WHAT YOU HAVE TO DO:
Exactly as written, transcribe the data from its opening line through the line containing "Our first PRINT". Leave every picture out.

[Stored data entries]
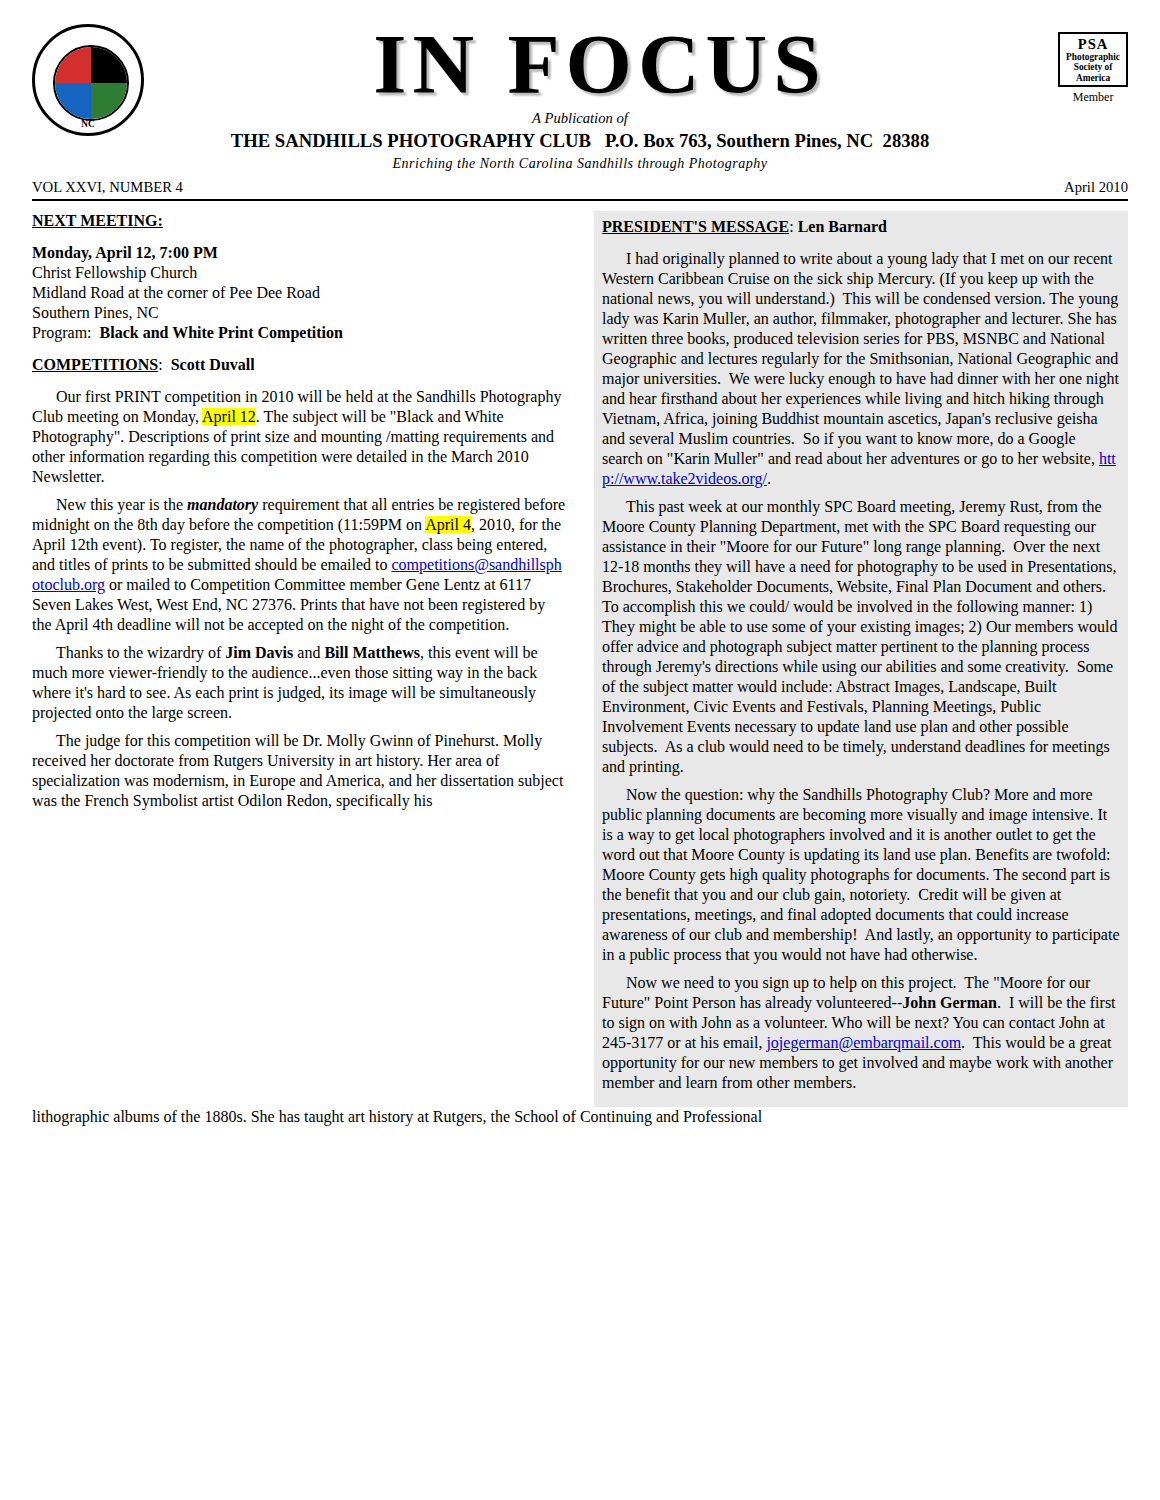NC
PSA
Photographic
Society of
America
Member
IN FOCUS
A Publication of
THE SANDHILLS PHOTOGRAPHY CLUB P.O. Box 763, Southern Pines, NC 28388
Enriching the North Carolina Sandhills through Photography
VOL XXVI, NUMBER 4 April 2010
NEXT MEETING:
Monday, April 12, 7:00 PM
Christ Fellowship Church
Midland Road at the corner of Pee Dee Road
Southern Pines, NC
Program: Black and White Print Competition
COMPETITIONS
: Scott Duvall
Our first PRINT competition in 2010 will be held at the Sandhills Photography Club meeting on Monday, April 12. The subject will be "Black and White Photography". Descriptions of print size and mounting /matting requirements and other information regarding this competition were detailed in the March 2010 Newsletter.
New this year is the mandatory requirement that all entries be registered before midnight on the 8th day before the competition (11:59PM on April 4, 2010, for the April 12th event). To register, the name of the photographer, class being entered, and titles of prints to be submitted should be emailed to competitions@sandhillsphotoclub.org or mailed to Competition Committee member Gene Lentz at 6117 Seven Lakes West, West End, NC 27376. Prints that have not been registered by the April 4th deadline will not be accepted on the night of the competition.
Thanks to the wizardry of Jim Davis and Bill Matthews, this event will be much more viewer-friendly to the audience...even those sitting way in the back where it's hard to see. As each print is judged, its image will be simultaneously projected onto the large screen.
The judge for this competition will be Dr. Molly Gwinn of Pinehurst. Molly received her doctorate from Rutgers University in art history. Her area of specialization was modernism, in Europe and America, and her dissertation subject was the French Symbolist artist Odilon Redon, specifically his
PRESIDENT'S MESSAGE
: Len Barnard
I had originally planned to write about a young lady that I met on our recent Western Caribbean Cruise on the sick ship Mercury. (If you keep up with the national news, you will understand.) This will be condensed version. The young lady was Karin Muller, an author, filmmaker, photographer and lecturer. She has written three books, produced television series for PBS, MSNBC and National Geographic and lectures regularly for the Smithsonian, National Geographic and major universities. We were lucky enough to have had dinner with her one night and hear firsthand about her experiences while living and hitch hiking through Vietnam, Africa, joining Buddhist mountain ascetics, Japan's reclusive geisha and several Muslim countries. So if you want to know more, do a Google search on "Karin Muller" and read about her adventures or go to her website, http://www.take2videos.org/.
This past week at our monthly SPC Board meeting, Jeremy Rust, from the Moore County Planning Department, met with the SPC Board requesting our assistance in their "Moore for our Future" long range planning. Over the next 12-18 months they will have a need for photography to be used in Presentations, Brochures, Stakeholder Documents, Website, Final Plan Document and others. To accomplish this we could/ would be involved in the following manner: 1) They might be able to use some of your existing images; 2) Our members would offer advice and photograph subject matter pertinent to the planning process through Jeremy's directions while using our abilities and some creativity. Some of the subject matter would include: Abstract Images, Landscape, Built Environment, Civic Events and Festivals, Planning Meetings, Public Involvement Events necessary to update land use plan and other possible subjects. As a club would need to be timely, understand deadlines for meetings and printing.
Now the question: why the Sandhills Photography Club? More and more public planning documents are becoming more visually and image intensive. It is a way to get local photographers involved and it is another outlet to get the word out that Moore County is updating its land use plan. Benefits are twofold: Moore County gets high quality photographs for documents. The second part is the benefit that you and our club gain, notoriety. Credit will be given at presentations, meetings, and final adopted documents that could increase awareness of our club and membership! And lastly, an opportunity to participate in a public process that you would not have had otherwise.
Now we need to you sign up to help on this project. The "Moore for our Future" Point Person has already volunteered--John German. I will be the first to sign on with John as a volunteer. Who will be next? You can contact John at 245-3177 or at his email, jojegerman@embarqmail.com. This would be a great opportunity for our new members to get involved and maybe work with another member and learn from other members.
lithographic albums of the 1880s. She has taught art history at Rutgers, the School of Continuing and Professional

THE ANSWER:
NC
PSA
Photographic
Society of
America
Member
IN FOCUS
A Publication of
THE SANDHILLS PHOTOGRAPHY CLUB P.O. Box 763, Southern Pines, NC 28388
Enriching the North Carolina Sandhills through Photography
VOL XXVI, NUMBER 4 April 2010
NEXT MEETING:
Monday, April 12, 7:00 PM
Christ Fellowship Church
Midland Road at the corner of Pee Dee Road
Southern Pines, NC
Program: Black and White Print Competition
COMPETITIONS
: Scott Duvall
Our first PRINT competition in 2010 will be held at the Sandhills Photography Club meeting on Monday, April 12. The subject will be "Black and White Photography". Descriptions of print size and mounting /matting requirements and other information regarding this competition were detailed in the March 2010 Newsletter.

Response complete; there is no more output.